This is Roger Moore’s last James Bond movie, making it a total of seven Bond movies under his belt. Personally I think that it was beginning to feel like it was time for a change. Roger Moore’s tongue in cheek charismatic portrayal of the super agent licensed to kill, never really came up with memorable moments for Bond. He was played too much like a 1-dimensional cartoon character. Beside, Roger Moore looks positively tired and too old for the job by this outing. At least the series under Roger Moore had some memorable villains and their henchman, and A View To A Kill has just that even though it offers nothing new to the formula elsewhere. A young looking Christopher Walken plays one of the better bond villains, a convincing madman, Max Zorin who has grand plans to conquer the world of microchips by destroying Silicon Valley in a baffling and nonsensical plot. Nevertheless Walken puts on a dead serious performance with chilling effects. His henchman or in this case henchwoman is the menacing May Day played by Grace Jones. Jones has the built, and look for the part and commands the screen every time she appears. That is what I call star power!!

On the action department, we have yet another ski stunt for the opening gambit leading to the fondly remembered and catchy Duran Duran title song. The dizzy heights of Paris’s Eiffel Tower is cleverly set up as the backdrop for the mandatory elaborate chase sequence which takes us across scenic Paris along the River Seine. Then for the finale, we have yet another struggle way up in the sly at the top of the picturesque Golden Gate Bridge in San Francisco. These were pretty well staged although of course by today’s standards, many of the close up shots are obviously filmed in the safe confines of a stage. 
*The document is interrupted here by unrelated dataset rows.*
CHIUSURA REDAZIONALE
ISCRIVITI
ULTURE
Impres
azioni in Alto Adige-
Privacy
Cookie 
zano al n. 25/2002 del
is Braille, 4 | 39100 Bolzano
The leading lady (apart from Grace Jones) is the rather boring and forgettable Tanya Roberts. Her character is one of the weakest Bond girls. Even her utterance of the familiar “Oh James …” is done without much pluck. Patrick McNee, who made a name for himself as the suave agent John Steel in the very successful television series The Avengers along side Diana Rigg in the 1960’s, has a supporting role as aging agent Tibett assigned to assist James. Casting one former famous agent against Roger Moore may seem like a good idea to the film makers but Patrick McNee’s character here is one thankless role as he is seen to be bullied by James Bond during their joint undercover assignments. 

All in all, A View To A Kill is not going to be remembered well much apart from the menacing appearance of Grace Jones and the Duran Duran song. I am looking forward to see how Timothy Dalton does as the new Bond in the next Bond movie, The Living Daylights.